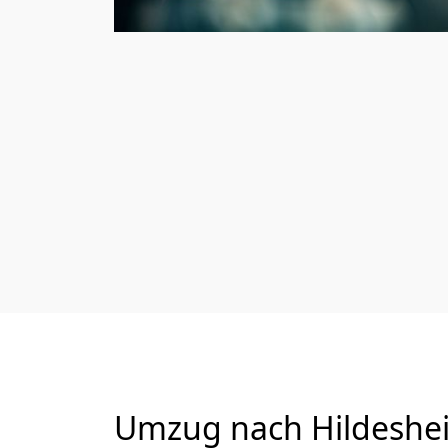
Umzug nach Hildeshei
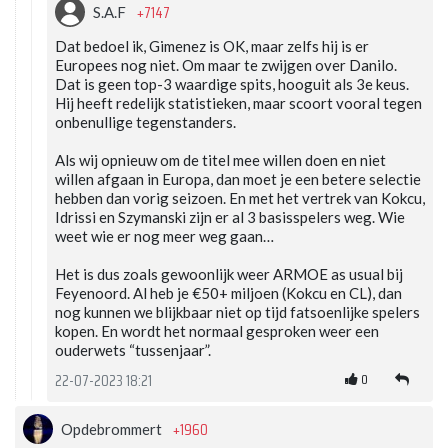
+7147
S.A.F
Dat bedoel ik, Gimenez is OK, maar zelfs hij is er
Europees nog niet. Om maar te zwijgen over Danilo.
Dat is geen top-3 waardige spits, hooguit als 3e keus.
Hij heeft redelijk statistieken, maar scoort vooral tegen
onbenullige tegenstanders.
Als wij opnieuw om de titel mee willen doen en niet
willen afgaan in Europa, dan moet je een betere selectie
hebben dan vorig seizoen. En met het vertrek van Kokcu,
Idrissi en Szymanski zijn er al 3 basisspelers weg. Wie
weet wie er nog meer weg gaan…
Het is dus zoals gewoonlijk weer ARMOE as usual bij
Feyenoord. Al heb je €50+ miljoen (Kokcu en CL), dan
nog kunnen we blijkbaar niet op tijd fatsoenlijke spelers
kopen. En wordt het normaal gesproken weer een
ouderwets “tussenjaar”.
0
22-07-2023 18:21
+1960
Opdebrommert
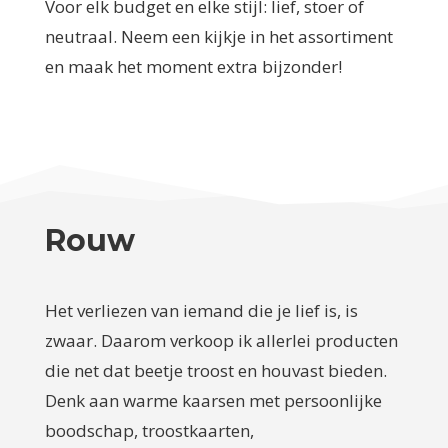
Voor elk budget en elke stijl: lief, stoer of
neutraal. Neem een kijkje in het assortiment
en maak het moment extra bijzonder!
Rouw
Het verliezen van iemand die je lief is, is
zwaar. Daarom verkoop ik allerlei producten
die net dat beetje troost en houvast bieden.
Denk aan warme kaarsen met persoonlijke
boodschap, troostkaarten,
* * *
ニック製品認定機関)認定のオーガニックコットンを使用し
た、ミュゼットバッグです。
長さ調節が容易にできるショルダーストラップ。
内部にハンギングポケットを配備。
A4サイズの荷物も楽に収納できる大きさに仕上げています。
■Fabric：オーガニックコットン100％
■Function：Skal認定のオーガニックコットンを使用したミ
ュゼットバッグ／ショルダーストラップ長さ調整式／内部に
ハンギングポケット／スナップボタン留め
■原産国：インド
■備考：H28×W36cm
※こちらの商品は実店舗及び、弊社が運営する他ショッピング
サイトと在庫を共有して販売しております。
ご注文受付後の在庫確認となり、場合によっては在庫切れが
* * *
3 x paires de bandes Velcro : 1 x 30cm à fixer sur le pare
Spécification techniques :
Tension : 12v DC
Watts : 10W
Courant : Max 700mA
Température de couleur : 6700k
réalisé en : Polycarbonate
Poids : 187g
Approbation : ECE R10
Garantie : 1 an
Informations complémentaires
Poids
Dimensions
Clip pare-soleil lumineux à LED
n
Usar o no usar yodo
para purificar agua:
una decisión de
* * *
What you will do: Output exactly the lines above that lie between the line with "hebben dan vorig" and the line with "Voor elk budget en elke stijl: lief, stoer of", those two lines included, and no pictures.

Expected answer:
hebben dan vorig seizoen. En met het vertrek van Kokcu,
Idrissi en Szymanski zijn er al 3 basisspelers weg. Wie
weet wie er nog meer weg gaan…
Het is dus zoals gewoonlijk weer ARMOE as usual bij
Feyenoord. Al heb je €50+ miljoen (Kokcu en CL), dan
nog kunnen we blijkbaar niet op tijd fatsoenlijke spelers
kopen. En wordt het normaal gesproken weer een
ouderwets “tussenjaar”.
0
22-07-2023 18:21
+1960
Opdebrommert
Voor elk budget en elke stijl: lief, stoer of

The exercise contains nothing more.